John Heaton, Connections Commission, Communications Team
The recent Vision Discernment Process revealed a desire on the part of many people to know more about how Christ Presbyterian works. This is the first in a series of articles in Tidings about the internal workings of this congregation and this church.
One of the surest ways to get a laugh out of any long-time Presbyterian is to make a joke about committees. Back in November I posted this message as my Facebook status: Sign you've joined a Presbyterian church: 3 days after being introduced in worship as a new member, you're at a committee meeting. Among my friends who commented on it or "liked" it were two Presbyterian ministers, four elders, and several other Presbyterians from churches around the country. Plus one Roman Catholic who didn't get it.

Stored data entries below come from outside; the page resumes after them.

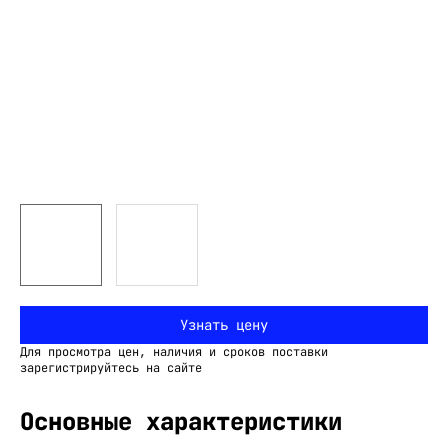
Узнать цену
Для просмотра цен, наличия и сроков поставки
зарегистрируйтесь на сайте
Основные характеристики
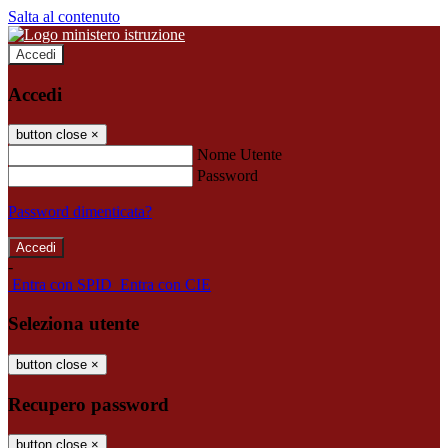
Salta al contenuto
Accedi
Accedi
button close
×
Nome Utente
Password
Password dimenticata?
-
Entra con SPID
Entra con CIE
Seleziona utente
button close
×
Recupero password
button close
×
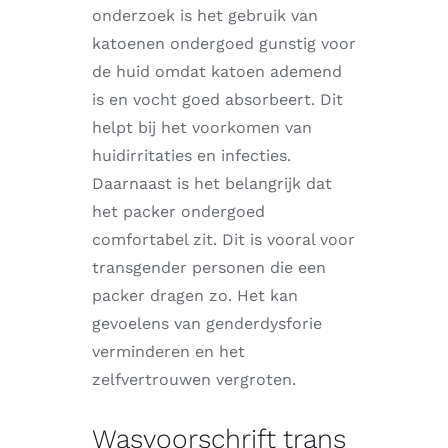
onderzoek is het gebruik van
katoenen ondergoed gunstig voor
de huid omdat katoen ademend
is en vocht goed absorbeert. Dit
helpt bij het voorkomen van
huidirritaties en infecties.
Daarnaast is het belangrijk dat
het packer ondergoed
comfortabel zit. Dit is vooral voor
transgender personen die een
packer dragen zo. Het kan
gevoelens van genderdysforie
verminderen en het
zelfvertrouwen vergroten.
Wasvoorschrift trans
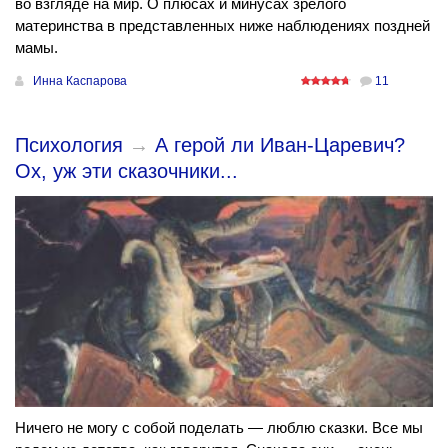
во взгляде на мир. О плюсах и минусах зрелого
материнства в представленных ниже наблюдениях поздней
мамы.
Инна Каспарова
11
Психология
→
А герой ли Иван-Царевич?
Ох, уж эти сказочники...
Ничего не могу с собой поделать — люблю сказки. Все мы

What my Catholic friend didn't understand was that committees are the lifeblood of any Presbyterian congregation. The Session works hard to govern and guide the church, but they can't do it all themselves. That's where the committees come in. Christ Presbyterian is no exception; we call them "commissions," but the principle is the same: making the hard work of running the church a little easier by sharing the burden. Christ Presbyterian has six commissions, each one of them responsible for carrying out the tasks necessary to maintain the smooth operation of the church.

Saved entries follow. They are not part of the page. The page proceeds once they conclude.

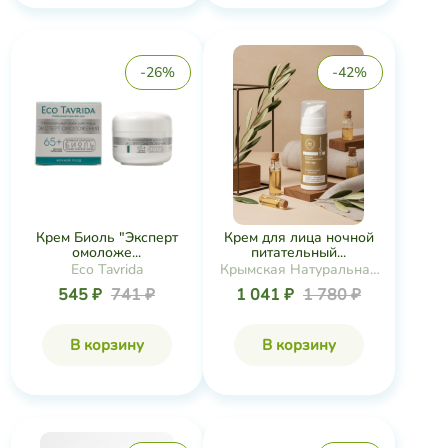
-26%
-42%
Крем Биоль "Эксперт
Крем для лица ночной
омоложе...
питательный...
Eco Tavrida
Крымская Натуральная
Коллекция
545 ₽
741 ₽
1 041 ₽
1 780 ₽
В корзину
В корзину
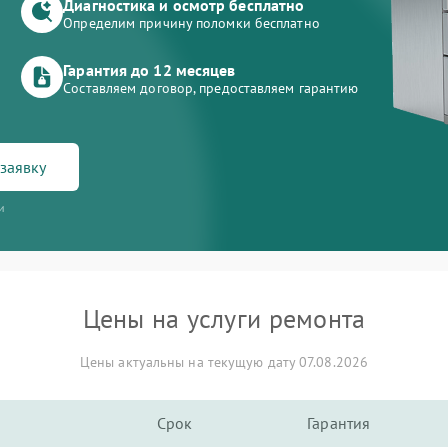
Диагностика и осмотр бесплатно
Определим причину поломки бесплатно
Гарантия до 12 месяцев
Составляем договор, предоставляем гарантию
заявку
и
Цены на услуги ремонта
Цены актуальны на текущую дату 07.08.2026
Срок
Гарантия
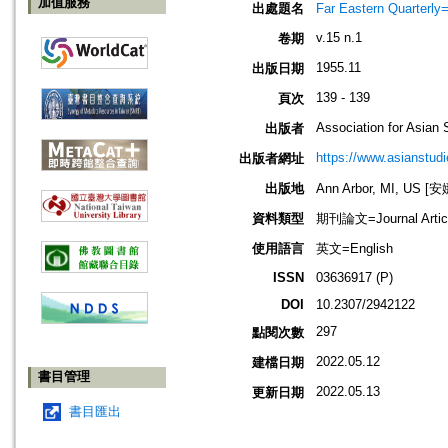
加值服務
出處題名
Far Eastern Quarte
v.15 n.1
卷期
1955.11
出版日期
139 - 139
頁次
Association for Asian 
出版者
https://www.asianstudi
出版者網址
出版地
Ann Arbor, MI, US
資料類型
期刊論文=Journal Artic
使用語言
英文=English
ISSN
03636917 (P)
DOI
10.2307/2942122
297
點閱次數
2022.05.12
建檔日期
書目管理
2022.05.13
更新日期
書目匯出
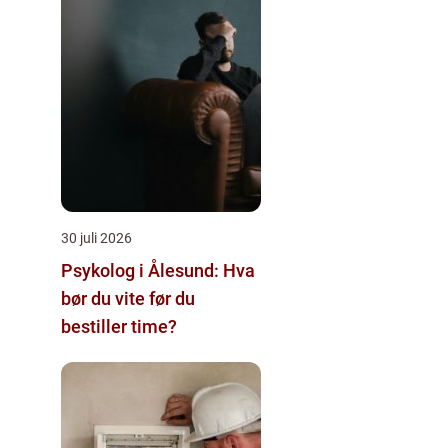
30 juli 2026
Psykolog i Ålesund: Hva
bør du vite før du
bestiller time?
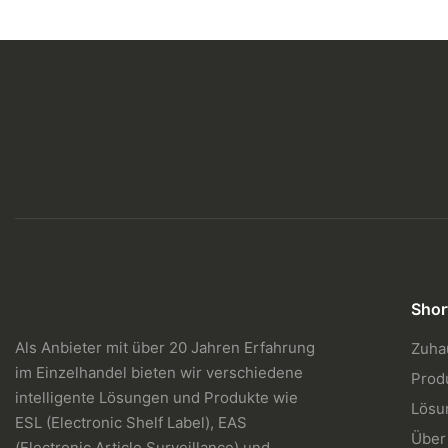
Shor
Als Anbieter mit über 20 Jahren Erfahrung
Zuha
im Einzelhandel bieten wir verschiedene
Prod
intelligente Lösungen und Produkte wie
Lösu
ESL (Electronic Shelf Label), EAS
Über
(Electronic Article Surveillance) und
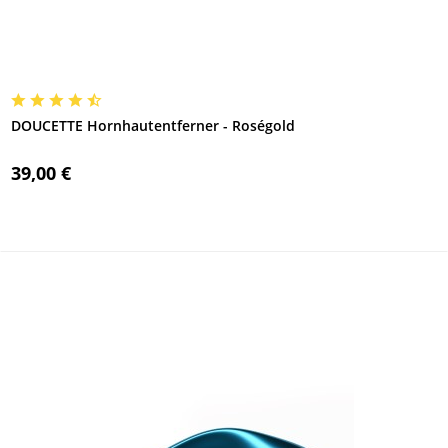
DOUCETTE Hornhautentferner - Roségold
39,00 €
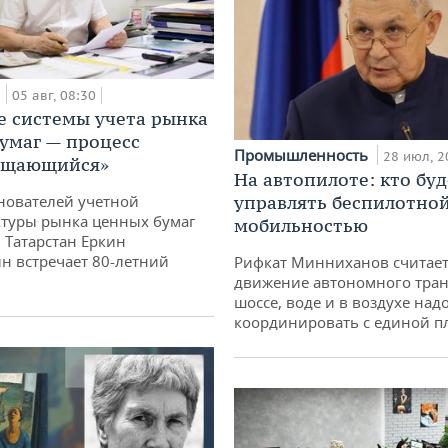
а
05 авг, 08:30
е системы учета рынка
умаг — процесс
Промышленность
28 июл, 2
ащающийся»
На автопилоте: кто буд
управлять беспилотно
нователей учетной
туры рынка ценных бумаг
мобильностью
 Татарстан Еркин
н встречает 80-летний
Рифкат Минниханов считает
движение автономного тран
шоссе, воде и в воздухе над
координировать с единой 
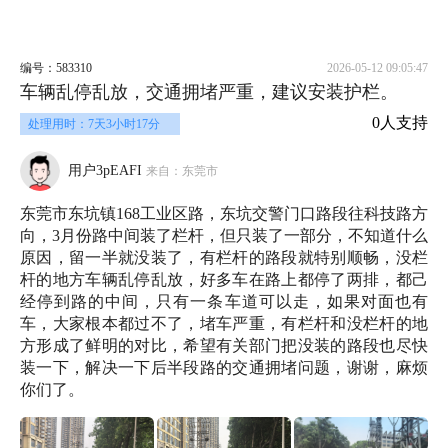
编号：583310
2026-05-12 09:05:47
车辆乱停乱放，交通拥堵严重，建议安装护栏。
0人支持
处理用时：7天3小时17分
用户3pEAFI
来自：东莞市
东莞市东坑镇168工业区路，东坑交警门口路段往科技路方
向，3月份路中间装了栏杆，但只装了一部分，不知道什么
原因，留一半就没装了，有栏杆的路段就特别顺畅，没栏
杆的地方车辆乱停乱放，好多车在路上都停了两排，都己
经停到路的中间，只有一条车道可以走，如果对面也有
车，大家根本都过不了，堵车严重，有栏杆和没栏杆的地
方形成了鲜明的对比，希望有关部门把没装的路段也尽快
装一下，解决一下后半段路的交通拥堵问题，谢谢，麻烦
你们了。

The Christian Formation Commission oversees the programs that provide opportunities for learning and spiritual growth. The Vision Discernment Process showed hunger on the part of our members to build a more personal relationship with the Lord and to incorporate our faith in Christ into our daily lives. Under the leadership of chair Guy Van Rennselaer, the commission will be working with Director of Christian Formation Jake Germann in the coming year to strengthen our existing Christian formation programs for youth and teens and expand educational opportunities for adults.
Christ Presbyterian is a mission-focused church, one that highly values individual and corporate service to God's kingdom outside the walls of the church, and the Christian Witness Commission plays a big part in helping us live out that mission, both locally and internationally. The chairs, David Strait and Colin Grove, and the other commission members work to maintain our existing mission projects, such as our work housing the homeless through The Road Home and our partnerships with ministries in the Middle East, Mexico, Africa. They are also working to identify new pathways for service, such as the Lights for Learning project to bring solar-powered lamps to the Nyamagabe region of Rwanda.

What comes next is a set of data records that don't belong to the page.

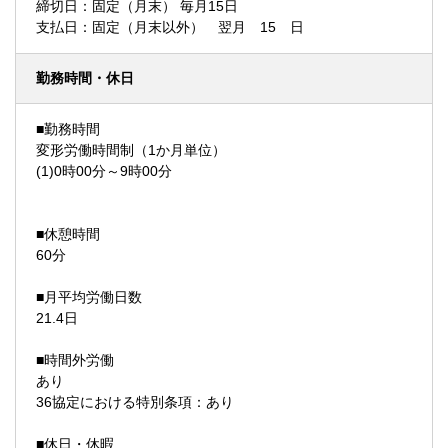
締切日：固定（月末） 毎月15日
支払日：固定（月末以外） 翌月 15 日
勤務時間・休日
■勤務時間
変形労働時間制（1か月単位）
(1)0時00分～9時00分
■休憩時間
60分
■月平均労働日数
21.4日
■時間外労働
あり
36協定における特別条項：あり
■休日・休暇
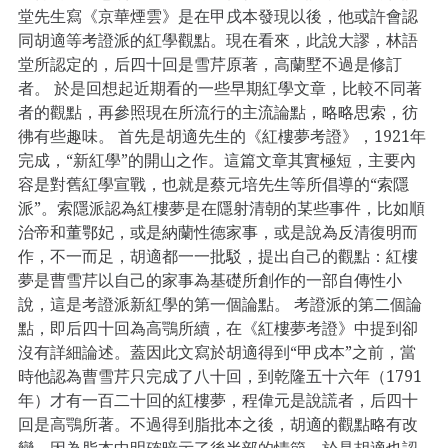
堂先生寫《京華煙雲》是在甲戌本發現以後，他或許會認
同胡適等考證派的紅學觀點。現在看來，此說大謬，林語
堂所認定的，后四十回是雪芹原著，高蘭墅不過是修訂
者。 於是回想起近期看的一些早期紅學文章，比較不同著
者的觀點，再參照現在所流行的主流論點，略略思索，彷
彿有些趣味。 首先是胡適先生的《紅樓夢考證》，1921年
完成，“新紅學”的開山之作。這篇文章其實極短，主要內
容是對舊紅學宣戰，也就是蔡元培先生等所倡導的“索隱
派”。索隱派認為紅樓夢是在隱射清朝的某些事件，比如順
治帝和董鄂妃，或是納蘭性德家事，或是說為反清復明而
作，不一而足，胡適都一一批駁，提出自己的觀點：紅樓
夢是曹雪芹以自己的家事為基礎所創作的一部自傳性小
說，這是考證派新紅學的第一個論點。 考證派的第二個論
點，即后四十回為高鶚所續，在《紅樓夢考證》中提到卻
沒有詳細論述。蓋因此文寫於胡適得到“甲戌本”之前，當
時他認為曹雪芹只完成了八十回，到乾隆五十六年（1791
年）才有一百二十回的紅樓夢，程偉元是說謊者，后四十
回是高鶚所著。不過得到脂批本之後，胡適的觀點略有改
變，因為脂本中明確暗示了後半部的情節，於是胡適也認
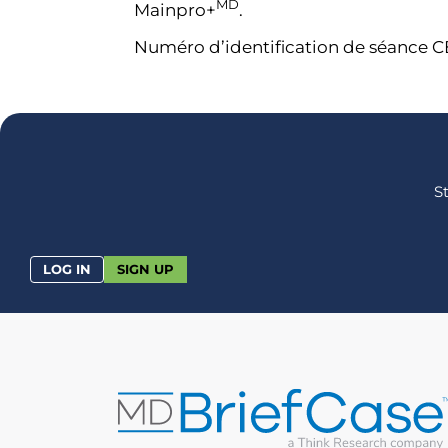
MD
Mainpro+
.
Numéro d’identification de séance C
S
LOG IN
SIGN UP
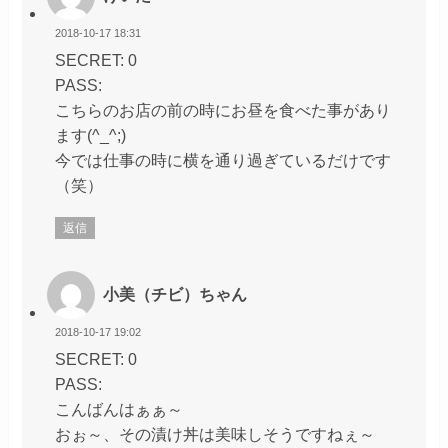
2018-10-17 18:31
SECRET: 0
PASS:
こちらのお店の前の時にお昼を食べた事があり
ます(^_^;)
今では仕事の時に横を通り過ぎているだけです
（笑）
返信
小美（チビ）ちゃん
2018-10-17 19:02
SECRET: 0
PASS:
こんばんはぁぁ～
おぉ～、その漬け丼は美味しそうですねぇ～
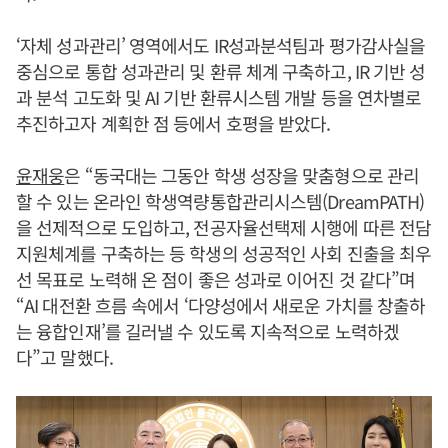
‘자체 성과관리’ 영역에서도 IR성과분석팀과 평가감사실을
중심으로 통합 성과관리 및 환류 체계 구축하고, IR 기반 성
과 분석 고도화 및 AI 기반 환류시스템 개발 등을 연차별로
추진하고자 계획한 점 등에서 호평을 받았다.
윤재웅
은 “동국대는 그동안 학생 성장을 맞춤형으로 관리
할 수 있는 온라인 학생역량통합관리시스템(DreamPATH)
을 선제적으로 도입하고, 전공자율선택제 시행에 따른 전담
지원체계를 구축하는 등 학생의 성공적인 사회 진출을 최우
선 목표로 노력해 온 점이 좋은 성과로 이어진 것 같다”며
“AI 대전환 흐름 속에서 ‘다양성에서 새로운 가치를 창출하
는 융합인재’를 길러낼 수 있도록 지속적으로 노력하겠
다”고 말했다.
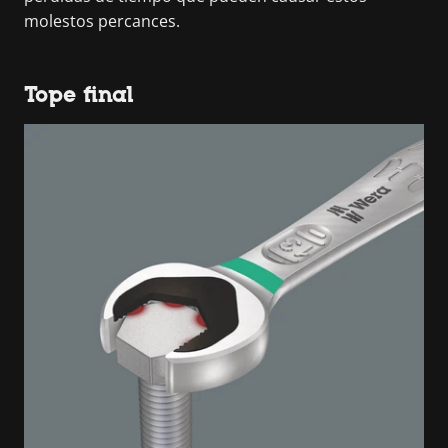
molestos percances.
Tope final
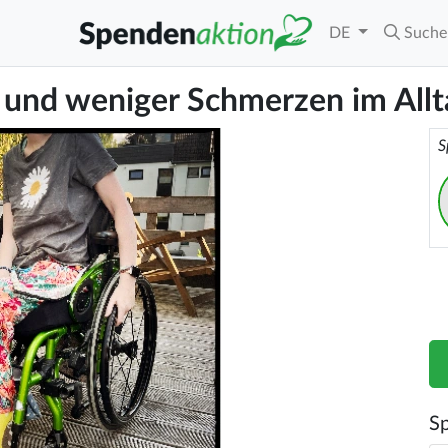
DE
Suche
 und weniger Schmerzen im Allt
S
S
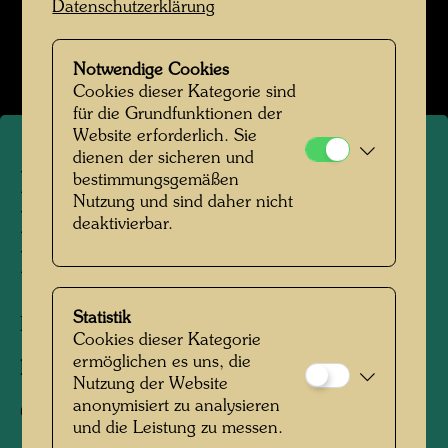
Datenschutzerklärung
Hundertwasser mit Bernd Lötsch
Bildergalerie öffnen
Notwendige Cookies
Cookies dieser Kategorie sind
für die Grundfunktionen der
Website erforderlich. Sie
dienen der sicheren und
Polizeieinsatz gegen
bestimmungsgemäßen
Nutzung und sind daher nicht
Demonstranten in der
deaktivierbar.
Hainburger Au
Statistik
Hainburg, 1984
Cookies dieser Kategorie
ermöglichen es uns, die
Fotograf:
Bernd Lötsch
Nutzung der Website
anonymisiert zu analysieren
Copyright:
Courtesy Bernd Lötsch
und die Leistung zu messen.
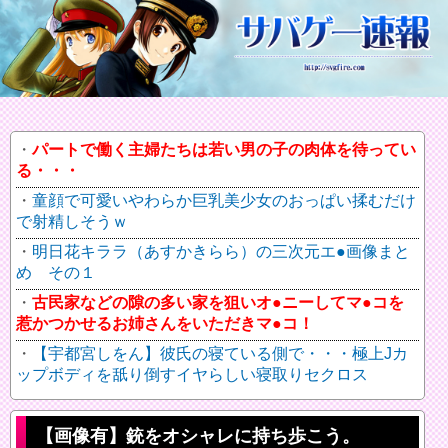
パートで働く主婦たちは若い男の子の肉体を待ってい
る・・・
童顔で可愛いやわらか巨乳美少女のおっぱい揉むだけ
で射精しそうｗ
明日花キララ（あすかきらら）の三次元エ●画像まと
め その１
古民家などの隙の多い家を狙いオ●ニーしてマ●コを
惹かつかせるお姉さんをいただきマ●コ！
【宇都宮しをん】彼氏の寝ている側で・・・極上Jカ
ップボディを舐り倒すイヤらしい寝取りセクロス
【画像有】銃をオシャレに持ち歩こう。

The Connections Commission is Christ Presbyterian's newest commission, created by the Session last October to be responsible for welcoming, hospitality, communications, and increasing participation in church activities. The commission's main goal for the coming year is to improve and expand communications within the church and to the world, using existing media such as Tidings and the church's website as well as new avenues such as Facebook and Twitter. The Connections Commission will also continue the work of the old Hospitality and Welcoming Committee, making sure Christ Presbyterian is a place where all are welcome and made to feel part of the church family. The chair is Ellen Murdoch.
The Personnel Commission, led by Chris Spencer, supports and oversees Christ Presbyterian's paid staff. They develop the policies and practices for the staff, including the ministers. They sit in on the annual staff progress reviews conducted by the Head of Staff, Pastor Dale Chapin, and conduct the annual progress review of the Head of Staff. They also play a part in hiring decisions when positions come open.
Christ Presbyterian is lucky to have many devoted members and a hard-working staff, but it takes more than just that to carry out our mission to the world and support our vision for the future, and that's where the Stewardship Commission comes in. Jerry DeKruif leads the commission in its mission to support the congregation by ensuring its financial security through sound budgeting practices and a healthy endowment fund, and maintaining the church building. It takes careful planning and careful attention to the kind of details most people would just as soon not think about, but their hard work is what makes it possible to Christ Presbyterian to function and enables its members to achieve so much.
Lastly, the Worship Commission facilitates the worship life of the church. Carol Quintana and the other members of the commission work closely with the pastors to guide and provide the resources necessary to provide worship experiences that are relevant and accessible to members of the congregation, whether they are long-time churchgoers or unchurched, enriching their lives and bringing them closer to God. The Worship Commission also oversees Christ Presbyterian's music ministry.
In the past, each commission has operated largely independent of the others. But that's about to change! Starting this month, all six commissions will meet on the same night. Each Commission Night will start with the commissions meeting together for devotions and announcements before breaking for individual meetings. The hope is that meeting together will help each commission understand more fully what the others are working on, facilitate cooperation between the commissions on issues of common concern, and allow the members of all the commissions to feel more connected with each other and the life of the church as whole.
The first Commission Night will be held in the Fellowship Hall on Monday, January 10, 2011, at 7:00 p.m. Everyone is welcome to attend, even if you're not currently serving on a commission. Especially if you're not on a commission! The greatest strength of any church is its membership, and the more members are involved in the life of the church, the stronger it grows. This is particularly true of Presbyterian churches, where leadership comes from the bottom up, and while Christ Presbyterian is already a strong church, we're not so strong that we wouldn't welcome additional help. So think about which of our six commissions best matches your interests and strengths, and we look forward to seeing you on January 10.